Abstract: Data quality has become a much discussed topic in the fields of data engineering and data science, and it has become clear that ensuring data quality is absolutely crucial to avoiding a case of ""garbage in - garbage out"". Apache Airflow and dbt (data build tool) are some of the most prominent open source tools in the data engineering ecosystem, and while dbt offers some data testing capabilities, enhancing the pipeline with data validation through Great Expectations can add additional layers of robustness.

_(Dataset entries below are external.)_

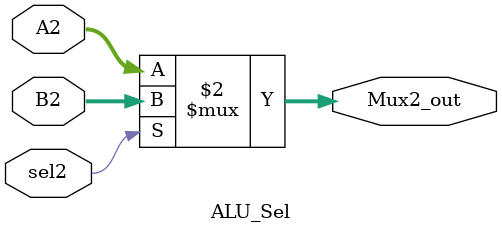
<source format=v>
`timescale 1ns / 1ps


module ALU_Sel(sel2, A2, B2, Mux2_out);
    input sel2;
    input [31:0] A2, B2;
    output [31:0] Mux2_out;

    assign Mux2_out = (sel2 == 1'b0) ? A2 : B2;
endmodule

</source>
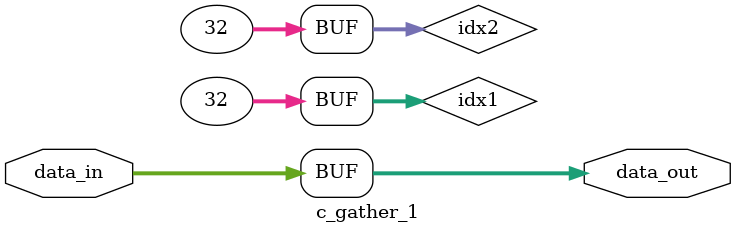
<source format=v>
module c_gather_1
  (data_in, data_out);
   parameter in_width = 32;
   function integer pop_count(input [0:in_width-1] argument);
      integer i;
      begin
	 pop_count = 0;
	 for(i = 0; i < in_width; i = i + 1)
	   pop_count = pop_count + argument[i];
      end
   endfunction
   parameter [0:in_width-1] mask = {in_width{1'b1}};
   localparam out_width = pop_count(mask);
   input [0:in_width-1] data_in;
   output [0:out_width-1] data_out;
   reg [0:out_width-1] 	  data_out;
   integer 		  idx1, idx2;
   always @(data_in)
     begin
	idx2 = 0;
	for(idx1 = 0; idx1 < in_width; idx1 = idx1 + 1)
	  if(mask[idx1] == 1'b1)
	    begin
	       data_out[idx2] = data_in[idx1];
	       idx2 = idx2 + 1;
	    end
     end
endmodule
</source>
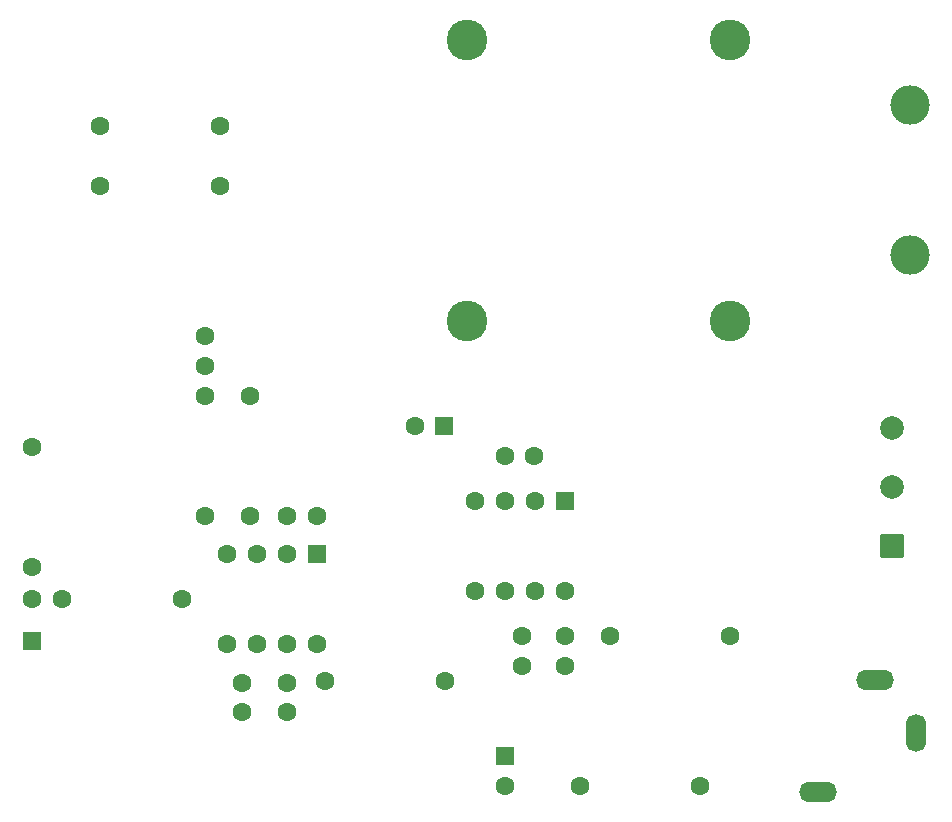
<source format=gts>
%TF.GenerationSoftware,KiCad,Pcbnew,9.0.6*%
%TF.CreationDate,2025-11-25T23:04:22-05:00*%
%TF.ProjectId,jli2555-tin-can,6a6c6932-3535-4352-9d74-696e2d63616e,1.0*%
%TF.SameCoordinates,Original*%
%TF.FileFunction,Soldermask,Top*%
%TF.FilePolarity,Negative*%
%FSLAX46Y46*%
G04 Gerber Fmt 4.6, Leading zero omitted, Abs format (unit mm)*
G04 Created by KiCad (PCBNEW 9.0.6) date 2025-11-25 23:04:22*
%MOMM*%
%LPD*%
G01*
G04 APERTURE LIST*
G04 Aperture macros list*
%AMRoundRect*
0 Rectangle with rounded corners*
0 $1 Rounding radius*
0 $2 $3 $4 $5 $6 $7 $8 $9 X,Y pos of 4 corners*
0 Add a 4 corners polygon primitive as box body*
4,1,4,$2,$3,$4,$5,$6,$7,$8,$9,$2,$3,0*
0 Add four circle primitives for the rounded corners*
1,1,$1+$1,$2,$3*
1,1,$1+$1,$4,$5*
1,1,$1+$1,$6,$7*
1,1,$1+$1,$8,$9*
0 Add four rect primitives between the rounded corners*
20,1,$1+$1,$2,$3,$4,$5,0*
20,1,$1+$1,$4,$5,$6,$7,0*
20,1,$1+$1,$6,$7,$8,$9,0*
20,1,$1+$1,$8,$9,$2,$3,0*%
G04 Aperture macros list end*
%ADD10C,1.600000*%
%ADD11RoundRect,0.250000X-0.550000X0.550000X-0.550000X-0.550000X0.550000X-0.550000X0.550000X0.550000X0*%
%ADD12RoundRect,0.250000X0.550000X0.550000X-0.550000X0.550000X-0.550000X-0.550000X0.550000X-0.550000X0*%
%ADD13RoundRect,0.250000X0.550000X-0.550000X0.550000X0.550000X-0.550000X0.550000X-0.550000X-0.550000X0*%
%ADD14RoundRect,0.102000X0.900000X-0.900000X0.900000X0.900000X-0.900000X0.900000X-0.900000X-0.900000X0*%
%ADD15C,2.004000*%
%ADD16O,1.712000X3.220000*%
%ADD17O,3.220000X1.712000*%
%ADD18C,3.450000*%
%ADD19C,3.330000*%
G04 APERTURE END LIST*
D10*
%TO.C,R7*%
X27940000Y-31750000D03*
X38100000Y-31750000D03*
%TD*%
D11*
%TO.C,U2*%
X67310000Y-58420000D03*
D10*
X64770000Y-58420000D03*
X62230000Y-58420000D03*
X59690000Y-58420000D03*
X59690000Y-66040000D03*
X62230000Y-66040000D03*
X64770000Y-66040000D03*
X67310000Y-66040000D03*
%TD*%
D12*
%TO.C,C4*%
X57110000Y-52070000D03*
D10*
X54610000Y-52070000D03*
%TD*%
D11*
%TO.C,C3*%
X62230000Y-80050000D03*
D10*
X62230000Y-82550000D03*
%TD*%
D11*
%TO.C,U1*%
X46355000Y-62865000D03*
D10*
X43815000Y-62865000D03*
X41275000Y-62865000D03*
X38735000Y-62865000D03*
X38735000Y-70485000D03*
X41275000Y-70485000D03*
X43815000Y-70485000D03*
X46355000Y-70485000D03*
%TD*%
%TO.C,C1*%
X43815000Y-59690000D03*
X46315000Y-59690000D03*
%TD*%
%TO.C,C7*%
X40005000Y-76295000D03*
X40005000Y-73795000D03*
%TD*%
D13*
%TO.C,MK1*%
X22225000Y-70275000D03*
D10*
X22225000Y-66675000D03*
%TD*%
%TO.C,C9*%
X63670000Y-72390000D03*
X63670000Y-69890000D03*
%TD*%
%TO.C,R1*%
X22225000Y-64025000D03*
X22225000Y-53865000D03*
%TD*%
%TO.C,C2*%
X36830000Y-44450000D03*
X36830000Y-46950000D03*
%TD*%
%TO.C,R9*%
X71120000Y-69850000D03*
X81280000Y-69850000D03*
%TD*%
%TO.C,C8*%
X67310000Y-72390000D03*
X67310000Y-69890000D03*
%TD*%
D14*
%TO.C,POT1*%
X95000000Y-62230000D03*
D15*
X95000000Y-57230000D03*
X95000000Y-52230000D03*
%TD*%
D10*
%TO.C,R4*%
X36830000Y-59690000D03*
X36830000Y-49530000D03*
%TD*%
%TO.C,R5*%
X68580000Y-82550000D03*
X78740000Y-82550000D03*
%TD*%
%TO.C,R2*%
X24765000Y-66675000D03*
X34925000Y-66675000D03*
%TD*%
D16*
%TO.C,J1*%
X97085000Y-78082500D03*
D17*
X93585000Y-73582500D03*
X88785000Y-83082500D03*
%TD*%
D10*
%TO.C,R8*%
X46990000Y-73660000D03*
X57150000Y-73660000D03*
%TD*%
%TO.C,R6*%
X38100000Y-26670000D03*
X27940000Y-26670000D03*
%TD*%
%TO.C,C6*%
X43815000Y-76295000D03*
X43815000Y-73795000D03*
%TD*%
%TO.C,R3*%
X40640000Y-59690000D03*
X40640000Y-49530000D03*
%TD*%
%TO.C,C5*%
X64730000Y-54610000D03*
X62230000Y-54610000D03*
%TD*%
D18*
%TO.C,BT2*%
X81280000Y-43180000D03*
X81280000Y-19350000D03*
X59050000Y-43180000D03*
X59050000Y-19350000D03*
D19*
X96520000Y-37615000D03*
X96520000Y-24915000D03*
%TD*%
M02*

</source>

This talk will outline a convenient pattern for using these tools in what we've been calling the ""dAG stack"": Build a transformation layer and test those transformations with dbt, validate the source data and add more complex tests as well as data documentation with Great Expectations, and orchestrate the entire pipeline with Airflow. The audience will see some examples of how the tools fit together and complement each other in order to build a robust data pipeline.

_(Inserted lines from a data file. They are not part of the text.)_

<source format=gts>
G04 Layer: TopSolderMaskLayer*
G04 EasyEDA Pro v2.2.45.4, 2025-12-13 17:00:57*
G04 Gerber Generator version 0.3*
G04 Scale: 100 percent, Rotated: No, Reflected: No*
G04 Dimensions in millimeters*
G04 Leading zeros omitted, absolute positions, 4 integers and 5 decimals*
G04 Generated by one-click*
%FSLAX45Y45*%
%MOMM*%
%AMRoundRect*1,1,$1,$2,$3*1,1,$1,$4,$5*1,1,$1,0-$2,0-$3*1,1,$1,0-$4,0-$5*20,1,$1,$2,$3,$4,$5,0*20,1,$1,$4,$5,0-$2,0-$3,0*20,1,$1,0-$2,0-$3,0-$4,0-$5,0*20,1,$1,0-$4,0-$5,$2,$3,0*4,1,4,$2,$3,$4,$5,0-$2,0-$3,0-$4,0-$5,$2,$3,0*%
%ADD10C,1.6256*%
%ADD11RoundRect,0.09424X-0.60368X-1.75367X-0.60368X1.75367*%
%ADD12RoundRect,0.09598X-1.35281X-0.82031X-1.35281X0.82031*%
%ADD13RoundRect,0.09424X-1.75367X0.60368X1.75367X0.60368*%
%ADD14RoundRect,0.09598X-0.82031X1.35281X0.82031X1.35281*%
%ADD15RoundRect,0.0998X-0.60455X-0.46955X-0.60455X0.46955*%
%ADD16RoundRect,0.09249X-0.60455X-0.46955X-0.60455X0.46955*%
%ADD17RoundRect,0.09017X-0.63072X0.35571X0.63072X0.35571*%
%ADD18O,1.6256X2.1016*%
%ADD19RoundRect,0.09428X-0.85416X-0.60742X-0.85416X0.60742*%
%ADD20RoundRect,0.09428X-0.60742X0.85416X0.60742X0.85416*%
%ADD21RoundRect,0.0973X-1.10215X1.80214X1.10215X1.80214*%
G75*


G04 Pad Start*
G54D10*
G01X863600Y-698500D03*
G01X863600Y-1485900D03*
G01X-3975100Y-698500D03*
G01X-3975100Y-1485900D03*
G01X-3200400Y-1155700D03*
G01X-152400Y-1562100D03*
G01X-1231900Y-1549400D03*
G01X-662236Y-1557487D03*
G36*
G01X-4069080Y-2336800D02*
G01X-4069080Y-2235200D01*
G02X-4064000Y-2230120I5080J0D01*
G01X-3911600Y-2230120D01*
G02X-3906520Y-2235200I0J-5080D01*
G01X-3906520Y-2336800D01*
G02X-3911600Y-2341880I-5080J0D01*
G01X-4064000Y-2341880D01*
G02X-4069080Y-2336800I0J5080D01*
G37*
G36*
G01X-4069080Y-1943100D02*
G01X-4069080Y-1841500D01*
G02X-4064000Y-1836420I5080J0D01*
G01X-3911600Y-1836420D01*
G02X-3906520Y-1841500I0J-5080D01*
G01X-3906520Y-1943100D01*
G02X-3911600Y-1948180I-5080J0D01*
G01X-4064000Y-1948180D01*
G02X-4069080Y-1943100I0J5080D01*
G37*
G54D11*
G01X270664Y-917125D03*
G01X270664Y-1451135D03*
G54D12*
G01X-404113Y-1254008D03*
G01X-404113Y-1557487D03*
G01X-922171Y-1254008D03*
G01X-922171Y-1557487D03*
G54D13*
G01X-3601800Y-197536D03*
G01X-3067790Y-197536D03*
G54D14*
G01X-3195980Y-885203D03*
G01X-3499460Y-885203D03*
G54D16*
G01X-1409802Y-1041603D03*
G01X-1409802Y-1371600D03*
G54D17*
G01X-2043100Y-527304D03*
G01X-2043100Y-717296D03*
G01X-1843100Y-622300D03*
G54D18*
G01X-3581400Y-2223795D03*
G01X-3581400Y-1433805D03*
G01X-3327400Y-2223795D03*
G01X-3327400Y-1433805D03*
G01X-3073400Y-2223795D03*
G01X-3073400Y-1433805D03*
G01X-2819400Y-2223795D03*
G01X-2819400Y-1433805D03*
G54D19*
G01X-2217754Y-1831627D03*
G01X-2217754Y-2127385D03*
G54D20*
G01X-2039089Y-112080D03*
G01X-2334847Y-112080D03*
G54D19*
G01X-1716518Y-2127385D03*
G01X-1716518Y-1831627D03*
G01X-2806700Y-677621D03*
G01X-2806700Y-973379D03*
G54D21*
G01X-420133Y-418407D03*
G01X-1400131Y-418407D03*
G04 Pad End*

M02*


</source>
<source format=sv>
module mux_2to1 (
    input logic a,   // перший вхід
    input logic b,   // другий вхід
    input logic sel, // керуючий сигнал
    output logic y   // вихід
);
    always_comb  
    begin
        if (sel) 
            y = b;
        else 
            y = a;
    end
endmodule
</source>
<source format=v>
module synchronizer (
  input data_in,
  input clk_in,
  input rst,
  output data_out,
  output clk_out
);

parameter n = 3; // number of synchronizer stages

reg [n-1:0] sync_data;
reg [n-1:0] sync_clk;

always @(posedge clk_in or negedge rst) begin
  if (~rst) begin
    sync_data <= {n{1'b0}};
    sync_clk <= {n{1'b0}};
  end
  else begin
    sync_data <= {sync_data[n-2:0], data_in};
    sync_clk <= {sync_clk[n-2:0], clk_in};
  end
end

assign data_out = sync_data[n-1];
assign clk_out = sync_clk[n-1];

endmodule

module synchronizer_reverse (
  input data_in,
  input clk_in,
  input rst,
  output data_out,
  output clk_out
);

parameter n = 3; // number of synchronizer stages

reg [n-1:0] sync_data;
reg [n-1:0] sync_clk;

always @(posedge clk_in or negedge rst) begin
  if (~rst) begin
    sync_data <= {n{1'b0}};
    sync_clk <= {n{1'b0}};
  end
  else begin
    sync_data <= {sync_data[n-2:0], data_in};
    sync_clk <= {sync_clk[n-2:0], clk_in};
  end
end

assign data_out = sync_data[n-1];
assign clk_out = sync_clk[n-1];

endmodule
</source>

Disclaimer: The speaker is an employee of Superconductive, the core maintainers behind Great Expectations. All technologies discussed in the talk (Great Expectations, dbt, Apache Airflow) are non-proprietary open source projects.
Bio: Sam Bail is a data professional with a passion for turning high quality data into valuable insights. Sam holds a PhD in Computer Science and has worked for several data-focused startups. In her current role as Engineering Director at Superconductive, she works on “Great Expectations”, an open source Python library for data validation and documentation.